[Opening Data under study section]

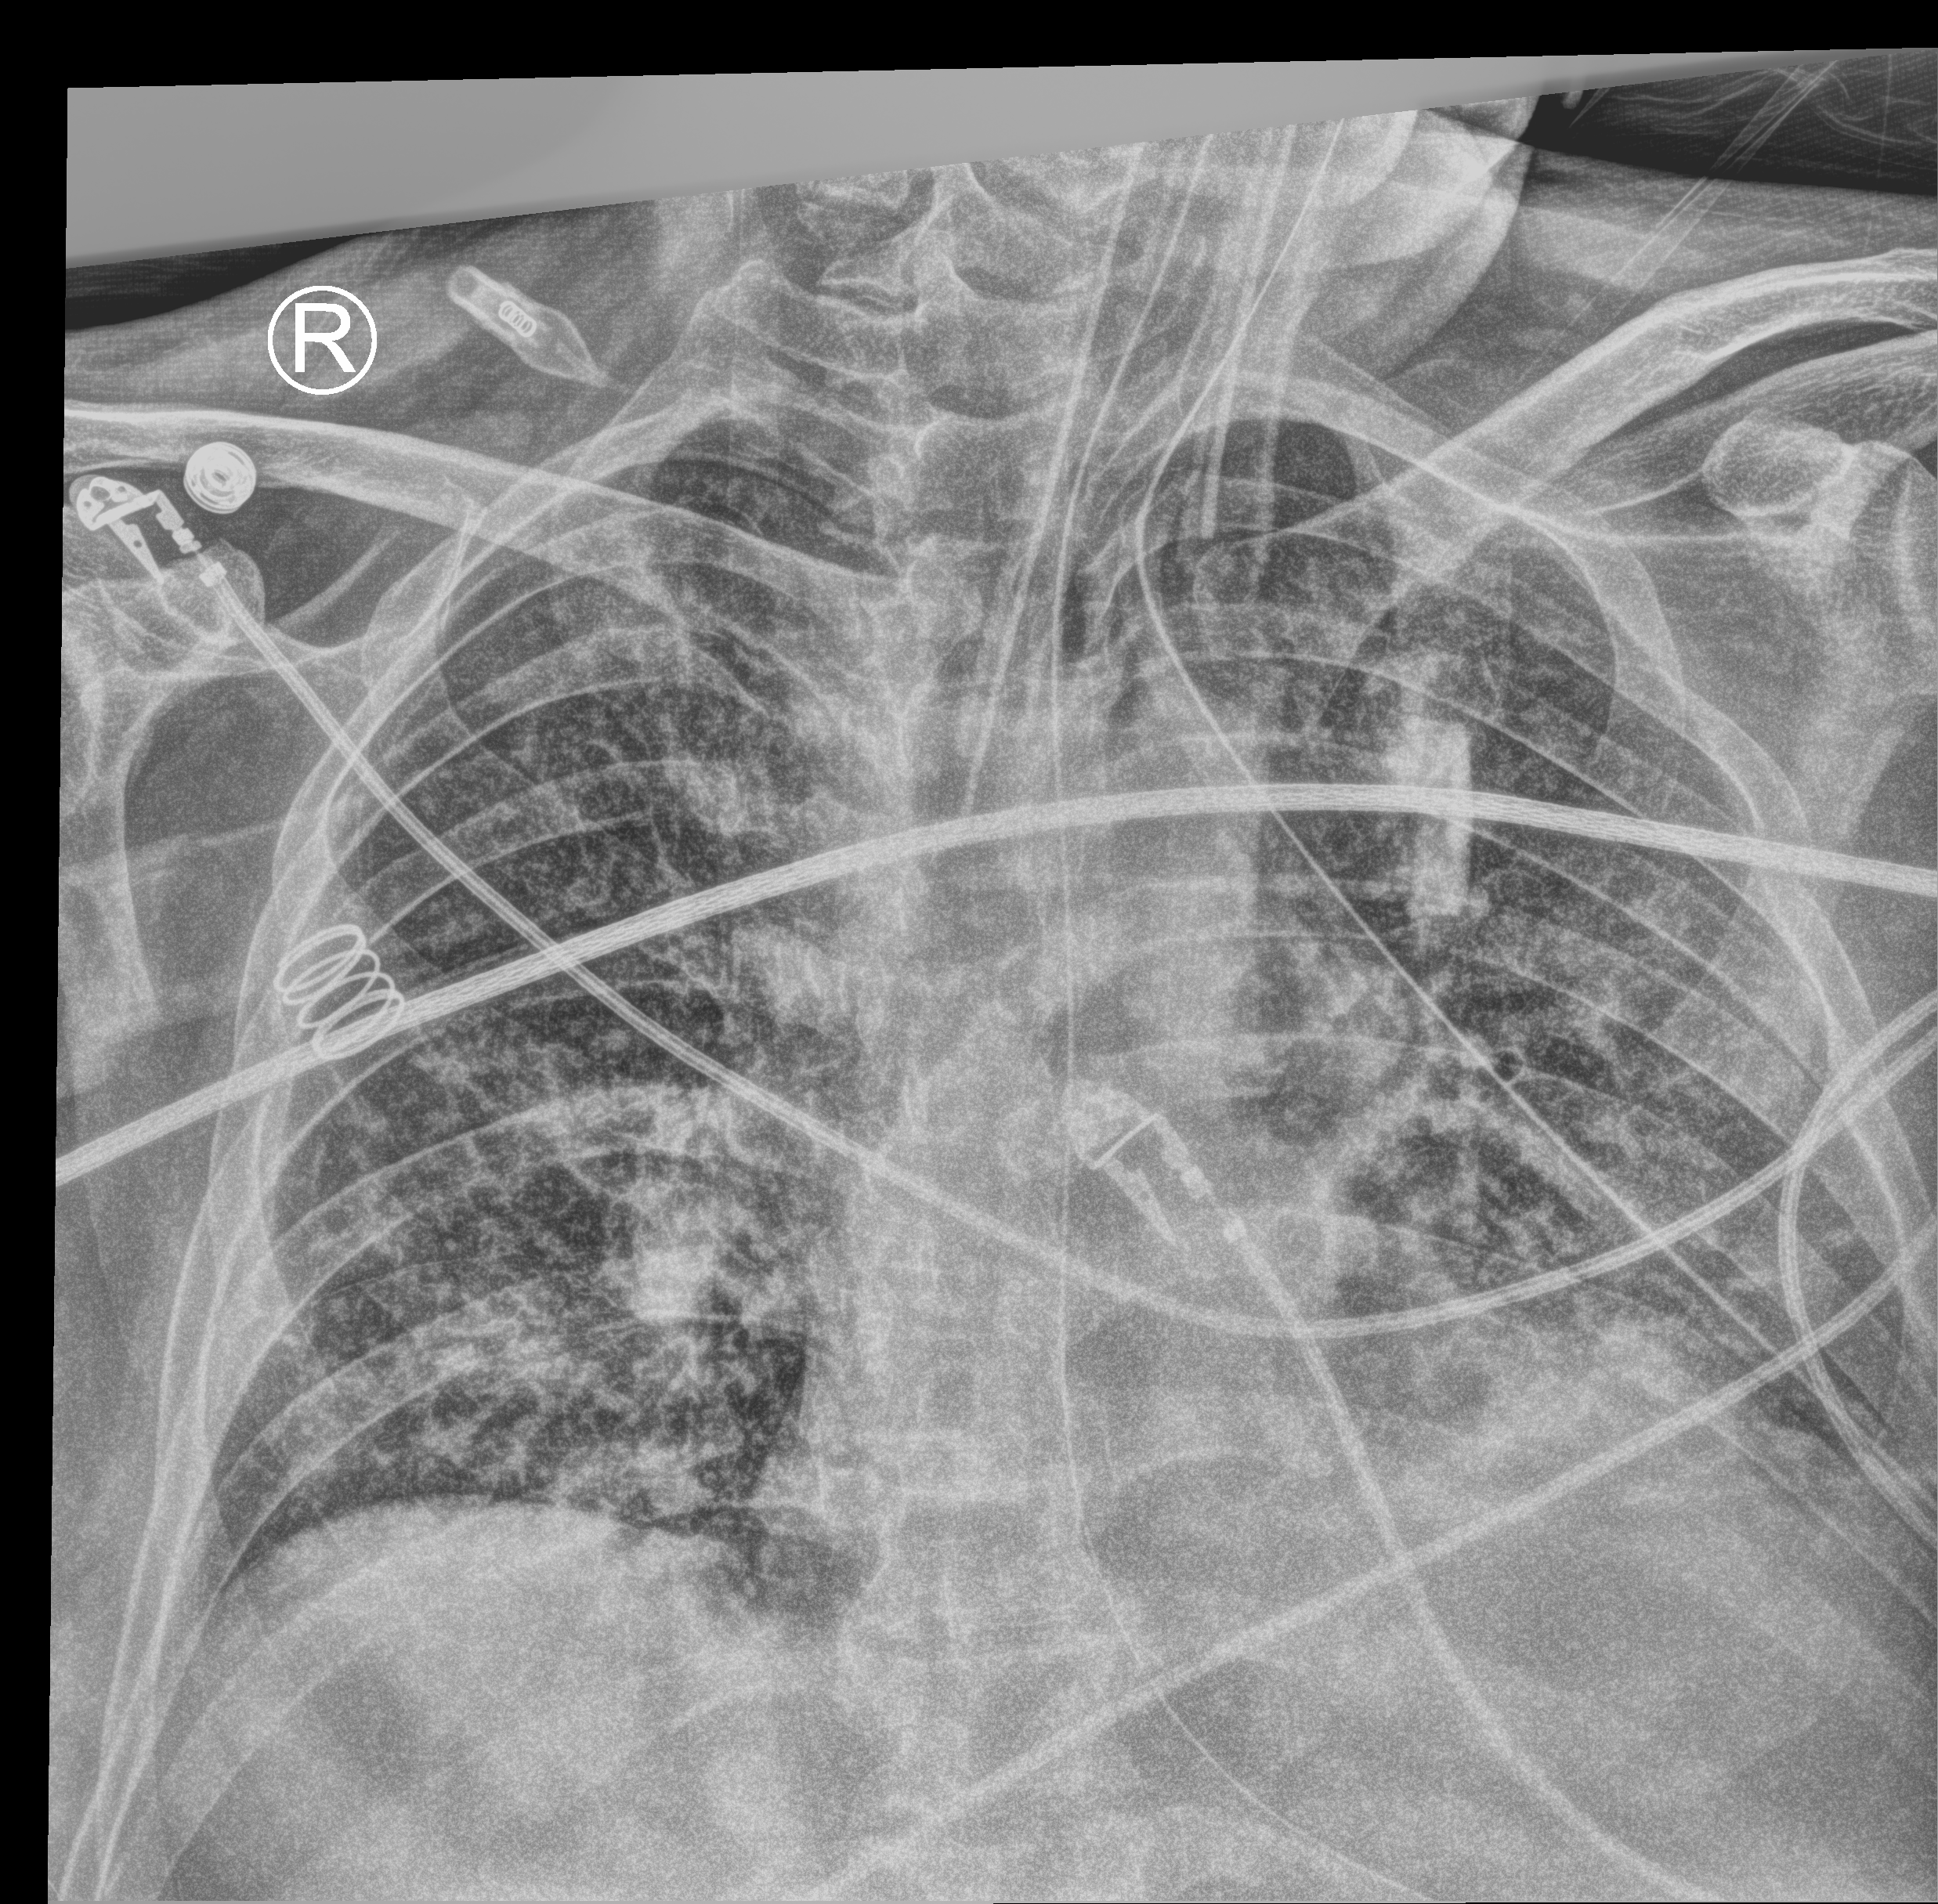
Chest X-ray (portable). Male patient hospitalised with COVID-19, age 18–59 years.
Admission-level facts for this patient (not findings on this image; timing relative to this image not recorded):
- length of hospital stay: 19 days
- diabetes (admission record): no
- COPD (admission record): no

[Closing Data under study section]

[Work instructions]:
Down to the last line, print the material exactly, but not its pictures.

[Exercise answer]:
Chest X-ray (portable). Male patient hospitalised with COVID-19, age 18–59 years.
Admission-level facts for this patient (not findings on this image; timing relative to this image not recorded):
- length of hospital stay: 19 days
- diabetes (admission record): no
- COPD (admission record): no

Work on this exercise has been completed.